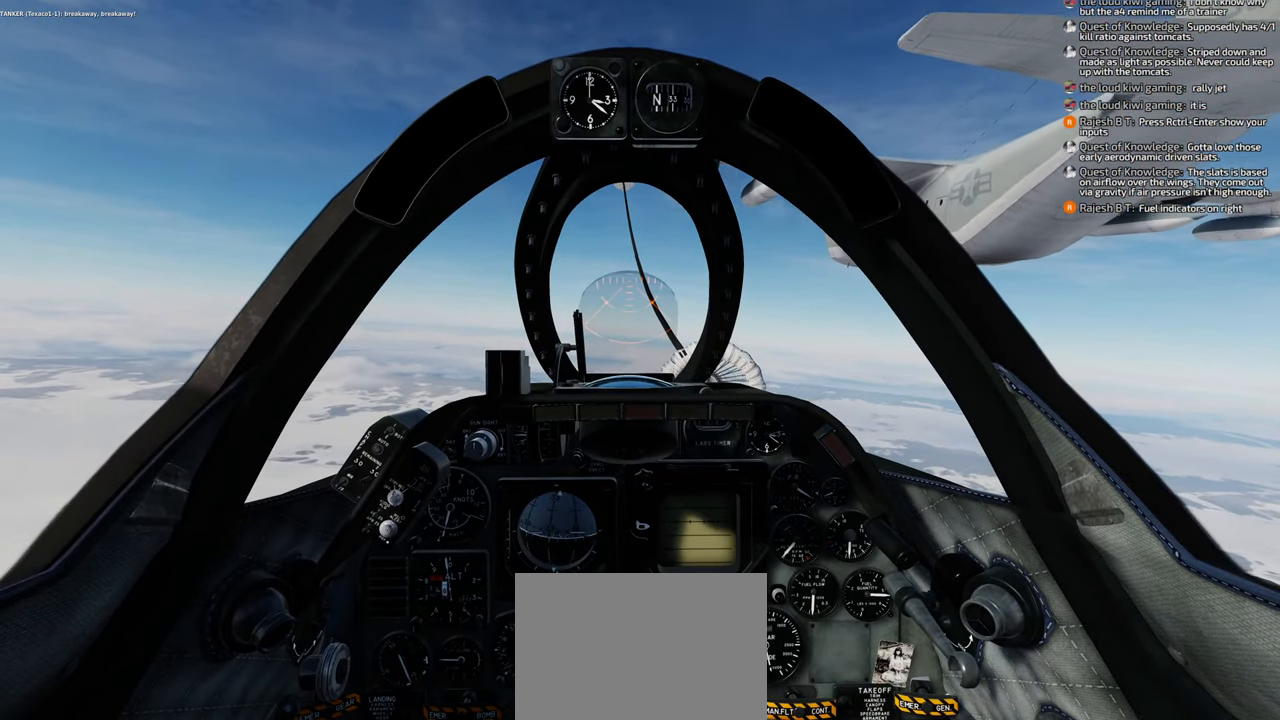
{"buttons": [], "left_stick": "center", "right_stick": "center", "events": [[267, "A", "down"], [283, "A", "up"]]}
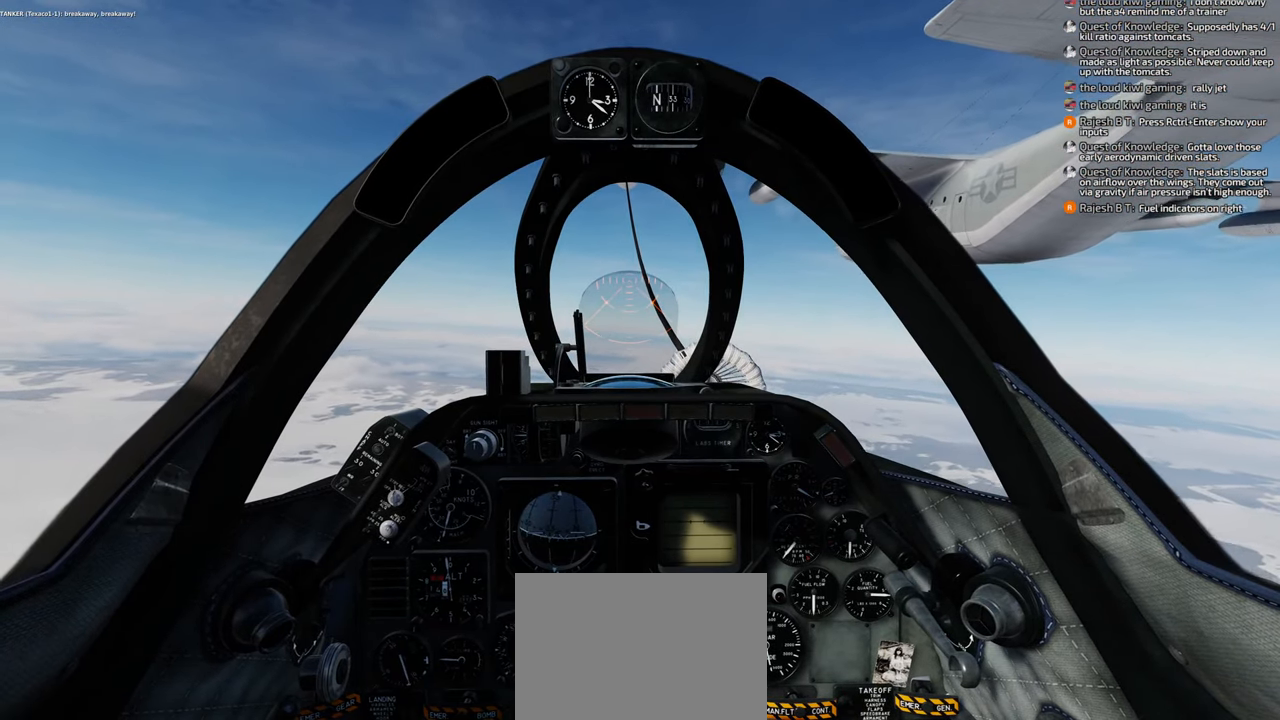
{"buttons": [], "left_stick": "center", "right_stick": "center", "events": []}
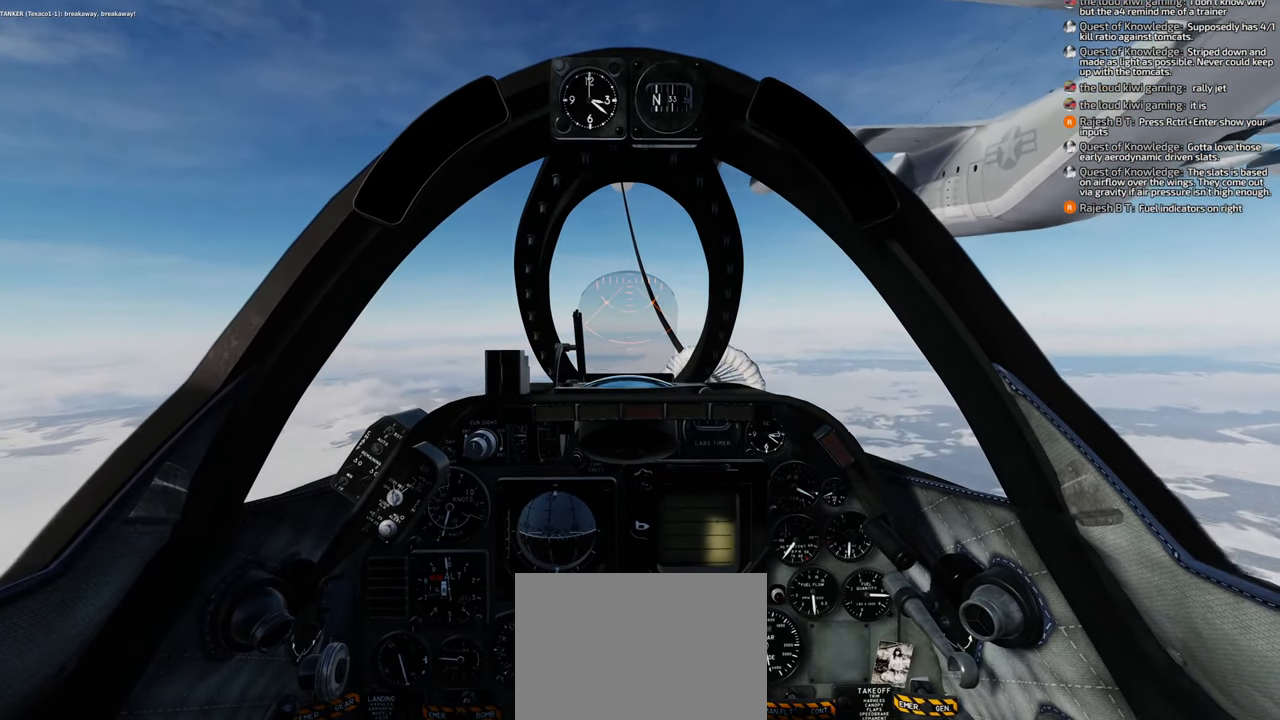
{"buttons": [], "left_stick": "center", "right_stick": "center", "events": [[150, "B", "down"], [217, "B", "up"]]}
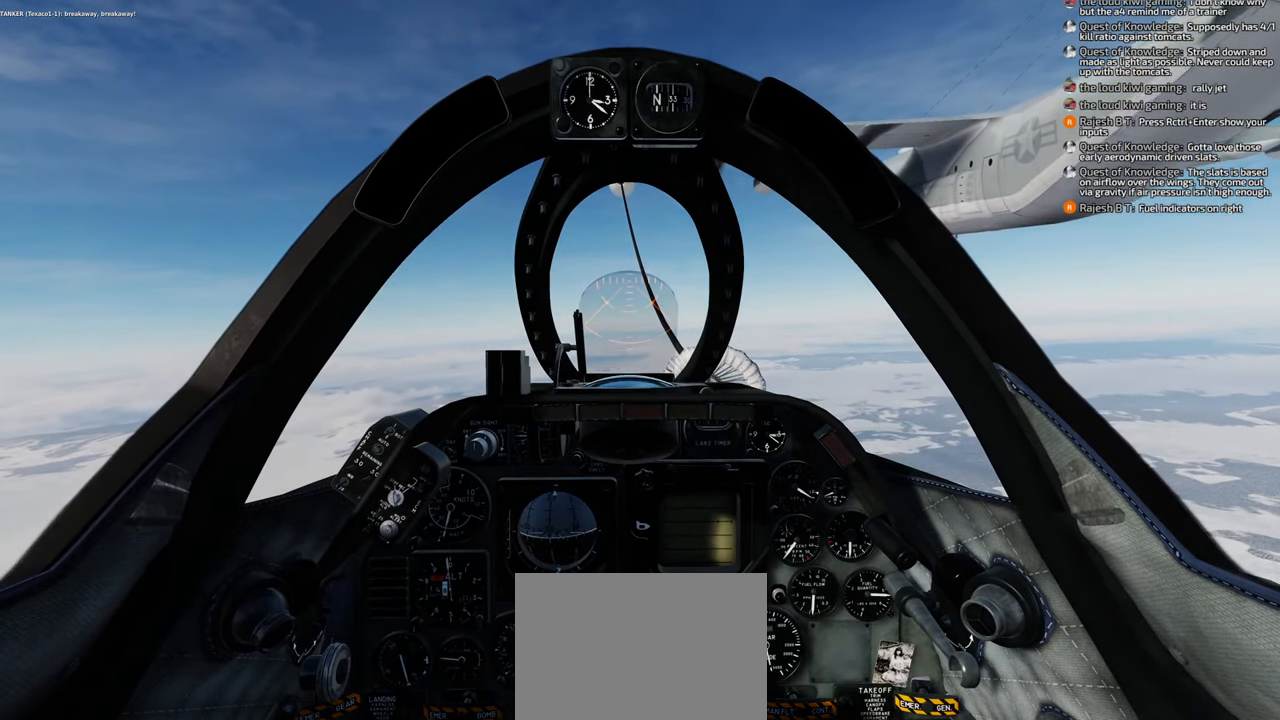
{"buttons": [], "left_stick": "center", "right_stick": "center", "events": []}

----------------------------------------

Copy the whole listing exactly, excluding the pictures in it.

* EXERCISE SOLUTION
{"buttons": [], "left_stick": "center", "right_stick": "center", "events": [[267, "A", "down"], [283, "A", "up"]]}
{"buttons": [], "left_stick": "center", "right_stick": "center", "events": []}
{"buttons": [], "left_stick": "center", "right_stick": "center", "events": [[150, "B", "down"], [217, "B", "up"]]}
{"buttons": [], "left_stick": "center", "right_stick": "center", "events": []}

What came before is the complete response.